(Problem details) Please tally the lines in the rows below that contain the string "GitHub", matching case exactly, and give only the number.

(Provided material)
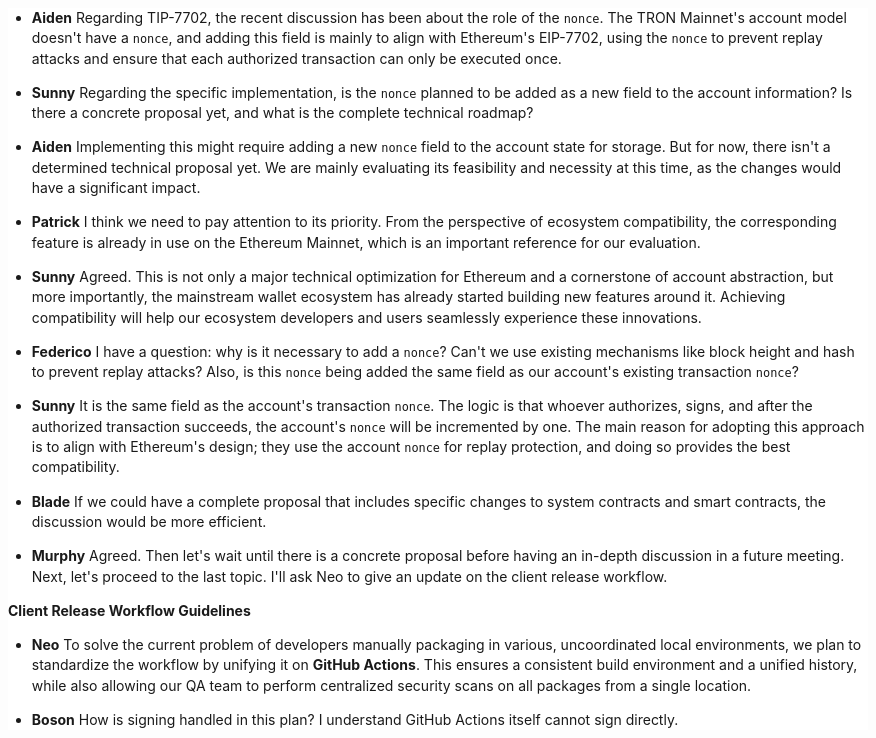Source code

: * **Aiden**
    Regarding TIP-7702, the recent discussion has been about the role of the `nonce`. The TRON Mainnet's account model doesn't have a `nonce`, and adding this field is mainly to align with Ethereum's EIP-7702, using the `nonce` to prevent replay attacks and ensure that each authorized transaction can only be executed once.

* **Sunny**
    Regarding the specific implementation, is the `nonce` planned to be added as a new field to the account information? Is there a concrete proposal yet, and what is the complete technical roadmap?

* **Aiden**
    Implementing this might require adding a new `nonce` field to the account state for storage. But for now, there isn't a determined technical proposal yet. We are mainly evaluating its feasibility and necessity at this time, as the changes would have a significant impact.

* **Patrick**
    I think we need to pay attention to its priority. From the perspective of ecosystem compatibility, the corresponding feature is already in use on the Ethereum Mainnet, which is an important reference for our evaluation.

* **Sunny**
    Agreed. This is not only a major technical optimization for Ethereum and a cornerstone of account abstraction, but more importantly, the mainstream wallet ecosystem has already started building new features around it. Achieving compatibility will help our ecosystem developers and users seamlessly experience these innovations.

* **Federico**
    I have a question: why is it necessary to add a `nonce`? Can't we use existing mechanisms like block height and hash to prevent replay attacks? Also, is this `nonce` being added the same field as our account's existing transaction `nonce`?

* **Sunny**
    It is the same field as the account's transaction `nonce`. The logic is that whoever authorizes, signs, and after the authorized transaction succeeds, the account's `nonce` will be incremented by one. The main reason for adopting this approach is to align with Ethereum's design; they use the account `nonce` for replay protection, and doing so provides the best compatibility.

* **Blade**
    If we could have a complete proposal that includes specific changes to system contracts and smart contracts, the discussion would be more efficient.

* **Murphy**
    Agreed. Then let's wait until there is a concrete proposal before having an in-depth discussion in a future meeting. Next, let's proceed to the last topic. I'll ask Neo to give an update on the client release workflow.

**Client Release Workflow Guidelines**

* **Neo**
    To solve the current problem of developers manually packaging in various, uncoordinated local environments, we plan to standardize the workflow by unifying it on **GitHub Actions**. This ensures a consistent build environment and a unified history, while also allowing our QA team to perform centralized security scans on all packages from a single location.

* **Boson**
    How is signing handled in this plan? I understand GitHub Actions itself cannot sign directly.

(Answer for the task) 2